“Against Beauty” by Em Dial
Poetry Pause is the League of Canadian Poets’ daily poetry dispatch. Read “Against Beauty” by Em Dial, winner of the 2023 Arts & Letters Club of Toronto Foundation Poetry Award and part of our 2024 Poem in Your Pocket Day collection!
Against Beauty
by Em Dial
I must begin by defining the word
beauty, in order to be heard in halls
so beautiful, themselves, they shake me
like a quaking aspen set against
the highway and so let’s visit the Beauty
of Loulan, as so many do, who come
to that museum in Urumqi,
seeking proof for or against the auburn
of her hair, mummified with lice and comb.
Beauty, here, meaning defying some odd
4,000 years of summer, only 3 feet
of salt as protection. Or beauty: proof
of red being a threat to itself, nightmare
to the state, alchemy against purity.
—
Reddened threat to myself, I’m a nightmare
of statehood, chemist against purity
and thus beauty. And yet, on the bus,
at the club, in the comment section,
they use the word again and again,
beautiful. The first time I felt it true,
my preschool friend said that I have princess
eyes. To augment my previous definition,
I felt beautiful, whereas beautiful
means watched. What an odd power it is,
flowers, shows, jobs, second looks and chances
thrown at my feet for the shape of my eyes.

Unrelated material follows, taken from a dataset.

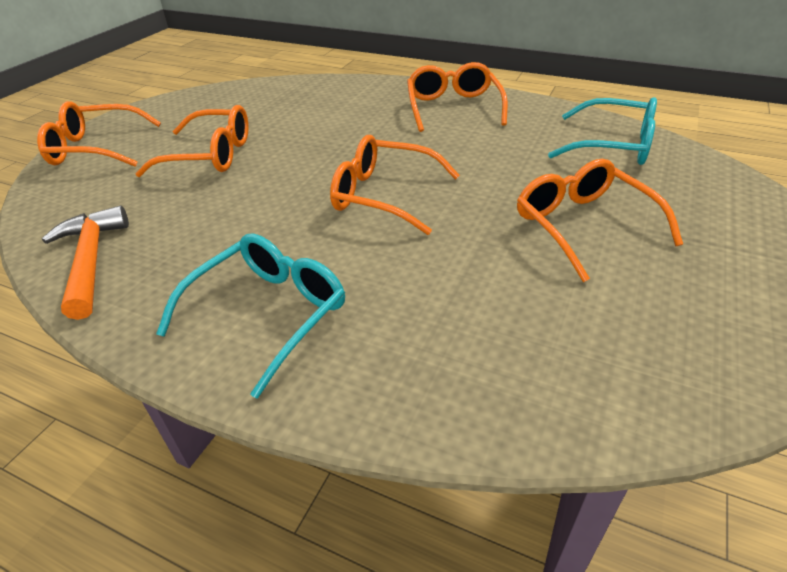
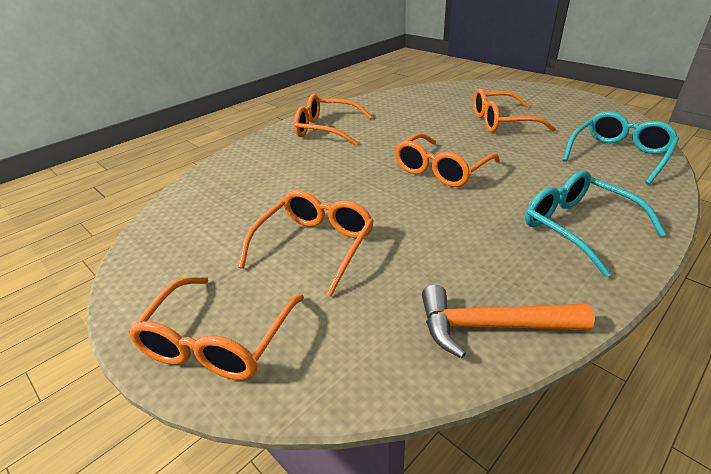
camera: 70 degrees left, 5 degrees down
(613, 145) = (419, 99): turquoise glasses -> turquoise glasses (619, 155)

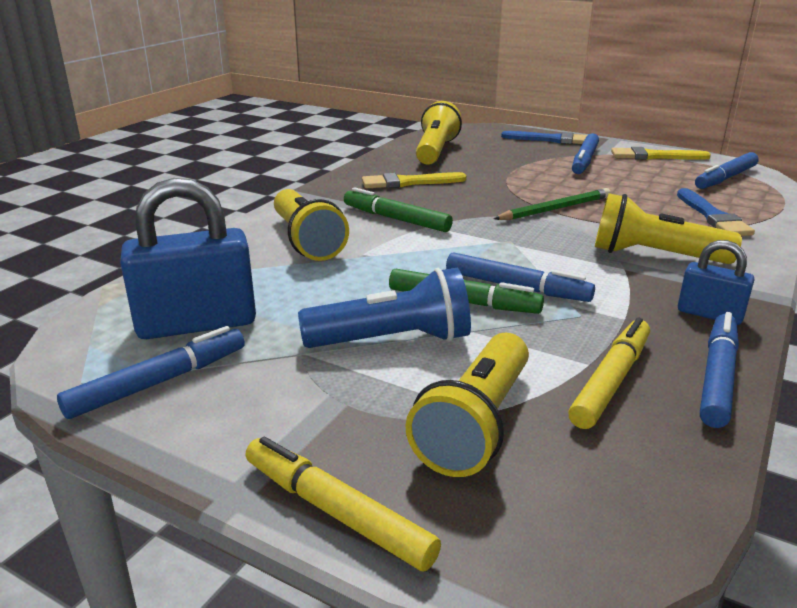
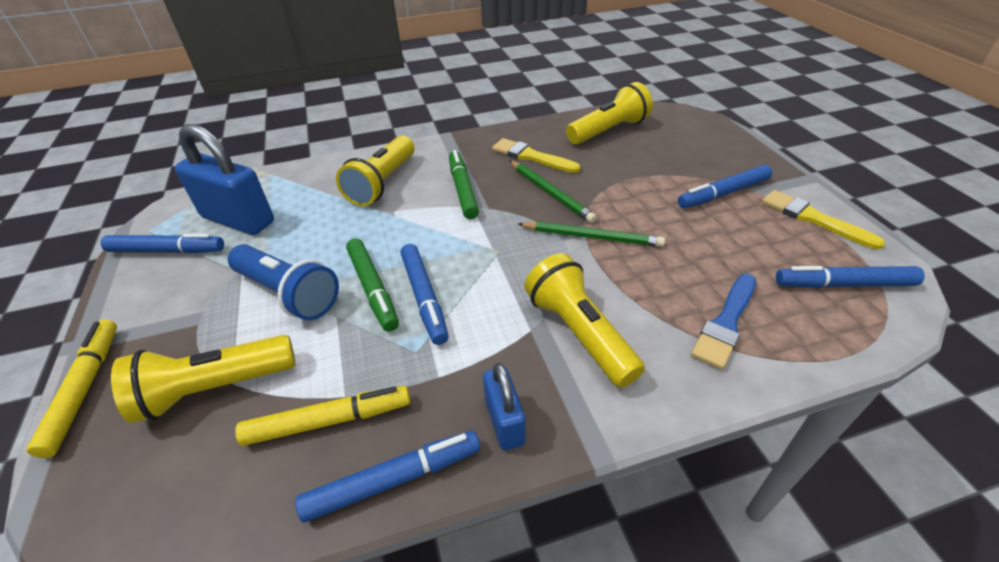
camera: 45 degrees right, 15 degrees up
(472, 197) = (550, 193): none -> green pencil
(551, 139) = (738, 154): blue brush -> none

But for the purposes of this study,
can an eye be beauty? Can watching be watched?
—
For the purposes of study, can I
be beautiful? Would the watchers watch
and measure the drool pooling under men’s tongues
on one axis, the hue of my labia
on the other. Five years before I was born,
a study found that the more faces
overlaid like veneer after veneer
the more attractive the face staring back.
Even earlier, another study
smeared faces of vegetarians and
criminals together, finding their offspring
more beautiful than their origins.
and even before that: Hypothesis: Beauty
loves the average, marks where disease isn’t.
—
An Ugly Hypothesis: Beauty
is as common as an unriddled body.
All of the largest apple trees I’ve seen
mark the sites of first settlements. Trees can’t
just be trees. Instead, the worms burrow,
symbols for theft. The red dripping off branches,
not at all nourishment, but where you feared
this was headed. Please, let there be a good
somewhere, in which a tree represents not
a country, a genocide, a ripe body,
but something holding up heavens
that I will never dream of understanding.
Yes, beauty I know well as a blood state.
Goodness, distant as trees comparing jewels.
—
Yes, I can state the word covered in blood
yet haven’t admitted whose. The trees? Jewels? Mine?
Beauty can be at once the maw, the fat
bubbling in the pan and the fire.
A case study: in Mandarin, America—
měi guó or beautiful country.
Born out of phonetic coincidence
or not. Taiwan, once called in Portuguese
Ilha Formosa, beautiful island,
then just Republic of Formosa.
My grandpa found my ama so beautiful.
They built a new island and language here.
The article headline reads: Taiwan Shrugs
Off War with China, Trusts Daddy America.
—
Articles shrug off the idea of war
as the tug of an island between mainlands.
I can’t be so blasé. Like so many,
I wouldn’t exist without at least three
and yet this does not endear me to bombs.
Compare the resulting cloud to a mushroom,
the resulting crater to those of the moon,
and I will do something so hideous
you’ll know the result of war to be nothing
of celestial dust and toadstool,
only bodies born of empire and bodies
lost at their expense. This is besides the point.
I don’t even want to say the word again.
You get the point: roses, diamonds, islands, war.
—
Let’s play a game of association:
Rose, diamond, island, war. What comes next?
A body entombed in salt, pestilence,
and desert? A nation calling her beauty?
The world, a garden of thorns and petals?
I came here to try and capture the word
that’s made me feel like sex and oddity
since I careened into this world too soon.
I’m leaving, naive and bare, as she did.
No defense against the word tacked on
to her name, nations discoursing over
the shape of her eyes, millennia later.
Here we end with beauty, borders racing
through blood like echoes down a hallway.
Em Dial is a queer, Black, Taiwanese, Japanese, and White, chronically ill poet, grower, and educator born and raised in the Bay Area of California, currently living in Toronto. They are a Kundiman Fellow and recipient of the 2020 PEN Canada New Voices Award and the 2019 Mary C. Mohr Poetry Award.